Dataset entries:

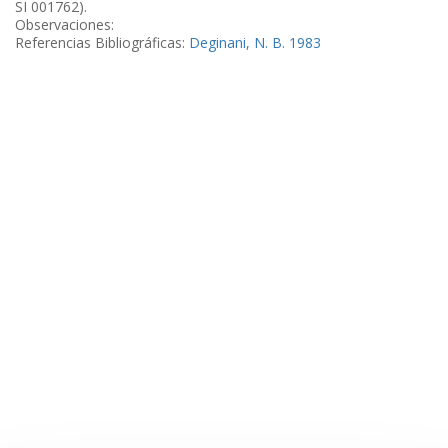
SI 001762).
Observaciones:
Referencias Bibliográficas:
Deginani, N. B. 1983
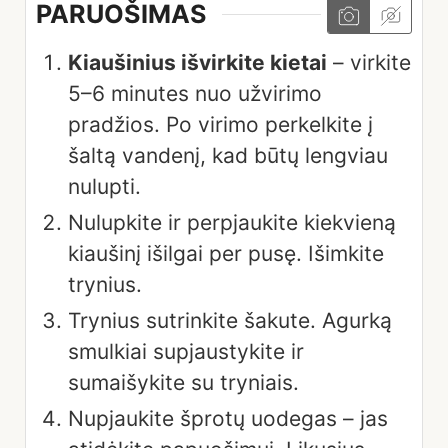
PARUOŠIMAS
Kiaušinius išvirkite kietai
– virkite
5–6 minutes nuo užvirimo
pradžios. Po virimo perkelkite į
šaltą vandenį, kad būtų lengviau
nulupti.
Nulupkite ir perpjaukite kiekvieną
kiaušinį išilgai per pusę. Išimkite
trynius.
Trynius sutrinkite šakute. Agurką
smulkiai supjaustykite ir
sumaišykite su tryniais.
Nupjaukite šprotų uodegas – jas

## PROBLEM DESCRIPTION
Give the entries above again word for word, without the pictures.

## SOLVED EXERCISE
SI 001762).
Observaciones:
Referencias Bibliográficas:
Deginani, N. B. 1983
PARUOŠIMAS
Kiaušinius išvirkite kietai
– virkite
5–6 minutes nuo užvirimo
pradžios. Po virimo perkelkite į
šaltą vandenį, kad būtų lengviau
nulupti.
Nulupkite ir perpjaukite kiekvieną
kiaušinį išilgai per pusę. Išimkite
trynius.
Trynius sutrinkite šakute. Agurką
smulkiai supjaustykite ir
sumaišykite su tryniais.
Nupjaukite šprotų uodegas – jas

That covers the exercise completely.